▸ **Kurze Übung A**: Gib die Einträge Zeile für Zeile wortgetreu wieder, und zwar vom ersten Eintrag an bis einschließlich der Zeile, die „2015 | Position: 12th -> 11th“ enthält.

Lagerfeuer-Geschichte. Eine Beweihräucherung.

Abschlusstext des Butkastens von Kastenwesen Lukas für das diesjährige Arena-Team und seine Helfer. This one’s for you.

Um Arena zu verstehen, empfehle ich die neuerliche Sichtung des Films „Memento“ von Christopher Nolan. Zu festgelegten Zeitpunkten wird die Festplatte formatiert und alle längst gelösten Probleme müssen wieder neu und zum allerersten Mal bewältigt werden. Bei Christopher Nolan beträgt das Intervall etwa 5 Minuten, bei Arena circa 12 Monate… Das stimmt natürlich so nicht ganz. Es gab immer ein paar Team-Mitglieder, die schon im Vorjahr dabei waren, länger dabei waren, die sich erinnern können an die mythischen Zeiten der Altvorderen: Paläozoikum, Bronze-Zeit, Arena 2012… Es sind die großen Kaliber im Team, die „Big Guns“, die das schon mehrmals machen, durch die unsere Erinnerung ein wenig hinausreicht, in die unscharfen und verschwommenen Gedächtnisränder der Vorjahre. Ihre wettergegerbten Gesichter trotzen schon so lange den höheren Mächten von MGT, Kulturbüro und Ordnungsamt, dass sie mit dem Festival zusammengewachsen scheinen wie eine urwüchsige Eiche mit ihrem Auswurf der Erde.

▸ **Ausgewählte Daten**:

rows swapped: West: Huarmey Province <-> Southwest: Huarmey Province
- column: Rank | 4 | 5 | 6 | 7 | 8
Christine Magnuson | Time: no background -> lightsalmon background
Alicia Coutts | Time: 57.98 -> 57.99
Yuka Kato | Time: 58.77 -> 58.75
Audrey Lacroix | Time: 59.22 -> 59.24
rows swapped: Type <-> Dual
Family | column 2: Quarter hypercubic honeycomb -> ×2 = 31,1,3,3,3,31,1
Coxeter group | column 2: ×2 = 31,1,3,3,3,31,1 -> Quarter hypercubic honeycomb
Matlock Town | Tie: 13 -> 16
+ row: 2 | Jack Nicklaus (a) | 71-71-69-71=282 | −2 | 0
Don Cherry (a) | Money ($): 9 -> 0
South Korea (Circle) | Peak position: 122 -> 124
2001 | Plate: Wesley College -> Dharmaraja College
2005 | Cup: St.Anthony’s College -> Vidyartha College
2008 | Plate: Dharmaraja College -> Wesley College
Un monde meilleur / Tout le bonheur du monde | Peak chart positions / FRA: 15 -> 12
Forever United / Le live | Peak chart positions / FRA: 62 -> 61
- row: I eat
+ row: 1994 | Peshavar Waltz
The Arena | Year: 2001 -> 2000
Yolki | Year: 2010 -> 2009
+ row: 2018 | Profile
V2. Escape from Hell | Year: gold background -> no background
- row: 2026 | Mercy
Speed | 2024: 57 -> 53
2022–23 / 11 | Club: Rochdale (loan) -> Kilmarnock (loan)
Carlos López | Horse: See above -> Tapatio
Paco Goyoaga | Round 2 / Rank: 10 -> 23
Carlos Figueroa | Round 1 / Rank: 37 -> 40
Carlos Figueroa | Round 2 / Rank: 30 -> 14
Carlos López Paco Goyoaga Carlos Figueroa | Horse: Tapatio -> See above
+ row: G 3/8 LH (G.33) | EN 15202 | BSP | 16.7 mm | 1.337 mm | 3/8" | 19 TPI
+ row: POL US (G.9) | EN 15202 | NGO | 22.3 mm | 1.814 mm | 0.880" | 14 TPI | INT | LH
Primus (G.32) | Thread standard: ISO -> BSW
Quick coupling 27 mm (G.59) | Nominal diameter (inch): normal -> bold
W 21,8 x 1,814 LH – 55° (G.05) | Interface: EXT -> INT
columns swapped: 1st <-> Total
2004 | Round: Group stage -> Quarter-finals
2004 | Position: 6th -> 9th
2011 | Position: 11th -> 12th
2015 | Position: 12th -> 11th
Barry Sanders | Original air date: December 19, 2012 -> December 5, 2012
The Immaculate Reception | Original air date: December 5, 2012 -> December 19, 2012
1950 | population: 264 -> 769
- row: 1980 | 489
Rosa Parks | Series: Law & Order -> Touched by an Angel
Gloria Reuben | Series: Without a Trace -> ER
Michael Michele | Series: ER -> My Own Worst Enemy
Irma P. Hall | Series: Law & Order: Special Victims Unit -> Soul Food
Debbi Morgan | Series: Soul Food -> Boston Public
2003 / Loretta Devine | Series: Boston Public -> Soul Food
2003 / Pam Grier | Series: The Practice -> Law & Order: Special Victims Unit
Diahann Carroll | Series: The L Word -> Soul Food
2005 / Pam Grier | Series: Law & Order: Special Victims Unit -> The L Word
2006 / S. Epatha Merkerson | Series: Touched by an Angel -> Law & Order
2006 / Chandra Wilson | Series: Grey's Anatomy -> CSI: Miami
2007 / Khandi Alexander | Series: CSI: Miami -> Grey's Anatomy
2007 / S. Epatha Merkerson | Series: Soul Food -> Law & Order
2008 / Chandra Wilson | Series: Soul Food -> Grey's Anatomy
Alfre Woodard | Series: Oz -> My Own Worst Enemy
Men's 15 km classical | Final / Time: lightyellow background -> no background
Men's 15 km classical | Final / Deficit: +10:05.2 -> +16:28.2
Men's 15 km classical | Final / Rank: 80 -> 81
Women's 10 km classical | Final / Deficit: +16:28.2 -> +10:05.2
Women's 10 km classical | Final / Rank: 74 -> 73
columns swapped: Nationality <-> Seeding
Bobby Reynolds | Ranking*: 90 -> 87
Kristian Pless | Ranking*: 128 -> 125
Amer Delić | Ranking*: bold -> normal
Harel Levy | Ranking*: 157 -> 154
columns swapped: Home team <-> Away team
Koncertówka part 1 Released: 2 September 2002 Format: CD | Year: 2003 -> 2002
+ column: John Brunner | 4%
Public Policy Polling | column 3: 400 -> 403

▸ **Kurze Übung B**: Zitiere aus dem Text über das Arena-Festival genau den Abschnitt, der bei den Worten „Lagerfeuer-Geschichte. Eine Beweihräucherung.“ beginnt und nach „one’s for you.“ endet.

▸ **Schriftliche Antwort A**:
rows swapped: West: Huarmey Province <-> Southwest: Huarmey Province
- column: Rank | 4 | 5 | 6 | 7 | 8
Christine Magnuson | Time: no background -> lightsalmon background
Alicia Coutts | Time: 57.98 -> 57.99
Yuka Kato | Time: 58.77 -> 58.75
Audrey Lacroix | Time: 59.22 -> 59.24
rows swapped: Type <-> Dual
Family | column 2: Quarter hypercubic honeycomb -> ×2 = 31,1,3,3,3,31,1
Coxeter group | column 2: ×2 = 31,1,3,3,3,31,1 -> Quarter hypercubic honeycomb
Matlock Town | Tie: 13 -> 16
+ row: 2 | Jack Nicklaus (a) | 71-71-69-71=282 | −2 | 0
Don Cherry (a) | Money ($): 9 -> 0
South Korea (Circle) | Peak position: 122 -> 124
2001 | Plate: Wesley College -> Dharmaraja College
2005 | Cup: St.Anthony’s College -> Vidyartha College
2008 | Plate: Dharmaraja College -> Wesley College
Un monde meilleur / Tout le bonheur du monde | Peak chart positions / FRA: 15 -> 12
Forever United / Le live | Peak chart positions / FRA: 62 -> 61
- row: I eat
+ row: 1994 | Peshavar Waltz
The Arena | Year: 2001 -> 2000
Yolki | Year: 2010 -> 2009
+ row: 2018 | Profile
V2. Escape from Hell | Year: gold background -> no background
- row: 2026 | Mercy
Speed | 2024: 57 -> 53
2022–23 / 11 | Club: Rochdale (loan) -> Kilmarnock (loan)
Carlos López | Horse: See above -> Tapatio
Paco Goyoaga | Round 2 / Rank: 10 -> 23
Carlos Figueroa | Round 1 / Rank: 37 -> 40
Carlos Figueroa | Round 2 / Rank: 30 -> 14
Carlos López Paco Goyoaga Carlos Figueroa | Horse: Tapatio -> See above
+ row: G 3/8 LH (G.33) | EN 15202 | BSP | 16.7 mm | 1.337 mm | 3/8" | 19 TPI
+ row: POL US (G.9) | EN 15202 | NGO | 22.3 mm | 1.814 mm | 0.880" | 14 TPI | INT | LH
Primus (G.32) | Thread standard: ISO -> BSW
Quick coupling 27 mm (G.59) | Nominal diameter (inch): normal -> bold
W 21,8 x 1,814 LH – 55° (G.05) | Interface: EXT -> INT
columns swapped: 1st <-> Total
2004 | Round: Group stage -> Quarter-finals
2004 | Position: 6th -> 9th
2011 | Position: 11th -> 12th
2015 | Position: 12th -> 11th

▸ **Schriftliche Antwort B**:
Lagerfeuer-Geschichte. Eine Beweihräucherung.

Abschlusstext des Butkastens von Kastenwesen Lukas für das diesjährige Arena-Team und seine Helfer. This one’s for you.